• [YOUR OBJECTIVE]: Return the records below in full. Keep every word exact and skip the images.

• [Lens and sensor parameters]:
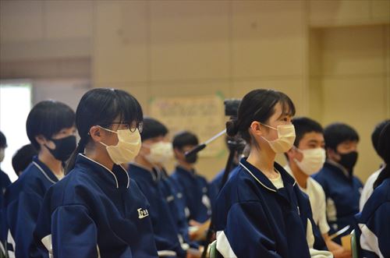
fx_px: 2675
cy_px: 129
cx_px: 195
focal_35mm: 248
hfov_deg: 8.3
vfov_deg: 5.5
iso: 2500
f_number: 5.6
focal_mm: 165
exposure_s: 1/100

• [TASK RESULT]:
fx_px: 2675
cy_px: 129
cx_px: 195
focal_35mm: 248
hfov_deg: 8.3
vfov_deg: 5.5
iso: 2500
f_number: 5.6
focal_mm: 165
exposure_s: 1/100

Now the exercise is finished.